Integration sessions
AIVAX provides integrations for chat clients via Telegram and WhatsApp, including Z-Api, Evolution API, and Kapso. Each conversation in an app is an individual session, identified by the conversation ID, chat ID, or the user’s phone number, depending on the provider. Integration sessions default to a three-hour duration unless the integration parameters specify another value.
These sessions obey the original chat client rules. Additionally, chat sessions in these integrations have two special commands:
/reset: clears the current session context./usage: whendebugis active in the chat client, displays the current chat usage in tokens.
Integrations treat the channel as the source of messages, but inference continues to be performed by the AI Gateway associated with the chat client.

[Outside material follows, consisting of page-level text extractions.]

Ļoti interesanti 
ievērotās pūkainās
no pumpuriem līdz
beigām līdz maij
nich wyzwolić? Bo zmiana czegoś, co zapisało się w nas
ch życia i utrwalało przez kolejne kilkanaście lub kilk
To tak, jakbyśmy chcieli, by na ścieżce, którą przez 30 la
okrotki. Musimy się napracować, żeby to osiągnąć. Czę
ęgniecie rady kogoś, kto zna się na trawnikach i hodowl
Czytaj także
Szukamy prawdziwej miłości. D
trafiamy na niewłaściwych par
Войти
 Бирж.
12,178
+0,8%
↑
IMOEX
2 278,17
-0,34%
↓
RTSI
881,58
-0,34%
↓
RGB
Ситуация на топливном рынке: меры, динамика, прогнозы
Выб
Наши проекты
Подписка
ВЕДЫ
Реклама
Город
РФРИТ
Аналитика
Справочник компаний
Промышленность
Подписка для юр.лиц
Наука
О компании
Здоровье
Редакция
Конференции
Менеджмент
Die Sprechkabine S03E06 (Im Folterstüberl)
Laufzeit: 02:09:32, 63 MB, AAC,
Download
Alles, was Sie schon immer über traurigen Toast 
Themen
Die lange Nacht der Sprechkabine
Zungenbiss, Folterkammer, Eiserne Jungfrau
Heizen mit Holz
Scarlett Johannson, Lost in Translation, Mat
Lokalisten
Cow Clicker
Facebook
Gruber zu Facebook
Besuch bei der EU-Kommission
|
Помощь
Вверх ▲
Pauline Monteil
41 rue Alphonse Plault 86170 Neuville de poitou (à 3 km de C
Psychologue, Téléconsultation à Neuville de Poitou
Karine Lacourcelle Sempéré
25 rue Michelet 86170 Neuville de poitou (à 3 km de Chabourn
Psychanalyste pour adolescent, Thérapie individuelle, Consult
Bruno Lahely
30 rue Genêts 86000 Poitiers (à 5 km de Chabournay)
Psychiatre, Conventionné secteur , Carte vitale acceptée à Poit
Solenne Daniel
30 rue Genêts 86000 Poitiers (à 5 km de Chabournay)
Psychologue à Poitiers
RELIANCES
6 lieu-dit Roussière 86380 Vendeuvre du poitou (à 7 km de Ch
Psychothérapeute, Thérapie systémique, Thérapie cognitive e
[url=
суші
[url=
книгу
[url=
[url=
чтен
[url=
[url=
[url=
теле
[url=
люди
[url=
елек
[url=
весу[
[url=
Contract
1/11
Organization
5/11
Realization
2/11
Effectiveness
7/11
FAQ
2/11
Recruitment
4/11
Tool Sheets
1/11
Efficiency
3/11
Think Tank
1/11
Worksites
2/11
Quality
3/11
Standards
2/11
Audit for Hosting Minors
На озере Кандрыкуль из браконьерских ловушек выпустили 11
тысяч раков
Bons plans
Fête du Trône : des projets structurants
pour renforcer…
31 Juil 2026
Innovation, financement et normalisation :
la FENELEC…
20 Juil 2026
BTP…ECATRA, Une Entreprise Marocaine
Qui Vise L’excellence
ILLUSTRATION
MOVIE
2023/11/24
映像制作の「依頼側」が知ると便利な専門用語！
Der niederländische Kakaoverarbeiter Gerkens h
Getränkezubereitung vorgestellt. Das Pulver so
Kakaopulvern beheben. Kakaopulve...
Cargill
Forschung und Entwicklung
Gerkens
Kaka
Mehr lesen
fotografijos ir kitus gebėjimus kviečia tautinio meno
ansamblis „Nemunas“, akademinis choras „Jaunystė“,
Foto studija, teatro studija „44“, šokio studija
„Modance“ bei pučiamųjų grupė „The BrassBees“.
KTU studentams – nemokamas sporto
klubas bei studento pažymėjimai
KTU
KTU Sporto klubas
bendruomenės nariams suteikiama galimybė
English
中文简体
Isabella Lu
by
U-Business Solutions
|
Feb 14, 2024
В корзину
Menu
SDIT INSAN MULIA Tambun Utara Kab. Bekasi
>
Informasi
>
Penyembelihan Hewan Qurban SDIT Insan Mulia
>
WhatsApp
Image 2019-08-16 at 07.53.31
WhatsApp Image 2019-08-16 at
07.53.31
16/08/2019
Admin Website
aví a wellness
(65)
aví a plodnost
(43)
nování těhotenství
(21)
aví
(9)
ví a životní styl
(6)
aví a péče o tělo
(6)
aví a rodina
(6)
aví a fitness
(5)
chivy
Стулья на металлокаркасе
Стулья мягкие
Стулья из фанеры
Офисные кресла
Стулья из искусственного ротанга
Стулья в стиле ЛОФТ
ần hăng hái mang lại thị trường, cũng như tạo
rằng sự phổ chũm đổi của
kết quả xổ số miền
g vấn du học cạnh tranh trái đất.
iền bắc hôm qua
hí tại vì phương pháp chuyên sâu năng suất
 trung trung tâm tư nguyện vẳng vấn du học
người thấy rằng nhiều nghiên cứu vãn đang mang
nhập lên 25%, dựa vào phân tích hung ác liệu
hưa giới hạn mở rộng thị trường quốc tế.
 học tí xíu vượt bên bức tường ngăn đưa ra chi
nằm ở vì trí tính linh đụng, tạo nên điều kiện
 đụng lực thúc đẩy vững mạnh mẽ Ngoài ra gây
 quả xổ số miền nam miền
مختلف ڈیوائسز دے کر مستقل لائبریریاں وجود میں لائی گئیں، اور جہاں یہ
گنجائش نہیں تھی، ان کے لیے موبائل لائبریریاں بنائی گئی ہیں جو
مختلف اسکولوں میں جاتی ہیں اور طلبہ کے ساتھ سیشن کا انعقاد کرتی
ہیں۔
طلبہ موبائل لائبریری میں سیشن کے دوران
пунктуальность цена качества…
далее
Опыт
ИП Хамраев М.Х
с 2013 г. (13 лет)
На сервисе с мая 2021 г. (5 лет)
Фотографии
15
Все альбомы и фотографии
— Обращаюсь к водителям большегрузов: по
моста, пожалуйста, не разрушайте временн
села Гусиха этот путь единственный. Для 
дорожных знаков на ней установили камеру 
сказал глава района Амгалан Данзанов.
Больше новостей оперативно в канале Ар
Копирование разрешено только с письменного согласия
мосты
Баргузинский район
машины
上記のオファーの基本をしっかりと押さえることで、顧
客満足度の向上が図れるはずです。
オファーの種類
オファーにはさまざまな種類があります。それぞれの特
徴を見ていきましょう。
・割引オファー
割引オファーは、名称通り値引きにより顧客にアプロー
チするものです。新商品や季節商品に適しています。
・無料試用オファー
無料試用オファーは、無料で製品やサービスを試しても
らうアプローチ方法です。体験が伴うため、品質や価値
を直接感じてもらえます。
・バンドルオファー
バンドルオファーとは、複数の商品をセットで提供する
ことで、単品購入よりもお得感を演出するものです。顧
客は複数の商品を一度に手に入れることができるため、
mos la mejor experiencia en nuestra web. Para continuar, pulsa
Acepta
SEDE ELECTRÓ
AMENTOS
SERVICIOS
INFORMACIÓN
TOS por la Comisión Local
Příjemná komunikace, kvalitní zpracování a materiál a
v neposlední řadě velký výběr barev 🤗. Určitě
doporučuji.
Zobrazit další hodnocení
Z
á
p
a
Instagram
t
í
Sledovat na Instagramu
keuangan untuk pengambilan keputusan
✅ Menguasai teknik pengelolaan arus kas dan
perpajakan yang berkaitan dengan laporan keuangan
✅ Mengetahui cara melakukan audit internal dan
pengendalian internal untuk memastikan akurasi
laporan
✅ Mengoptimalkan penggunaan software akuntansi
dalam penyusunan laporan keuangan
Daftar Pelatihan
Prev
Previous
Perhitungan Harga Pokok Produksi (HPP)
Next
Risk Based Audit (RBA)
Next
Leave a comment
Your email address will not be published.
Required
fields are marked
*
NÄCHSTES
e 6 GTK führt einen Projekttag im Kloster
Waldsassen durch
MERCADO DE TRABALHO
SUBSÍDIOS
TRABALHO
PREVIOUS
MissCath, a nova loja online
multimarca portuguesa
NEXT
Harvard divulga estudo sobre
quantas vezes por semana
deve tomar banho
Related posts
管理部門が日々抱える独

In Telegram, the conversation receives additional instructions about formatting and expected channel behavior. In WhatsApp, each provider has its own webhook details, media download, and response sending; Z-Api, Evolution API, and Kapso are different paths to the same operational goal. In all cases, user messages enter the session, are materialized as inference‑compatible messages, and the assistant’s response is sent back via the integration’s messenger.
Use Telegram when you need a simple bot with users identifiable by chat and easy‑to‑test commands. Use WhatsApp when the user’s primary support channel is already the phone and the conversation needs to happen in a daily app. Use the web widget when you want to embed the assistant in a website, product, support center, or dashboard. The channel choice should not change the gateway’s essential content, but may require adjustments to tone, response size, formatting, and attachment tolerance.
For production, configure limits on the chat client before opening the channel to the public. messagesPerHour controls the per-session hourly message limit, and maxMessages controls the maximum messages retained in a session. Session duration is controlled when creating web sessions and by each integration’s sessionDuration. Enable debug commands only for internal testing. If the assistant uses memory, explain to the user when information may be remembered and avoid storing sensitive data. If using workers, use the externalUserId to apply blocks, subscription rules, profile enrichment, or auditing without embedding that logic in the model instructions.
When an integration does not respond as expected, diagnose in order: confirm that the chat client is associated with the correct gateway, verify that the integration is saved with the correct parameters, send a simple message without an attachment, confirm that the session was created or reused via the tag, check for a per‑hour message limit, check account balance, and only then investigate the model, tools, and RAG. This order reduces confusion because it separates channel, session, billing, and inference issues.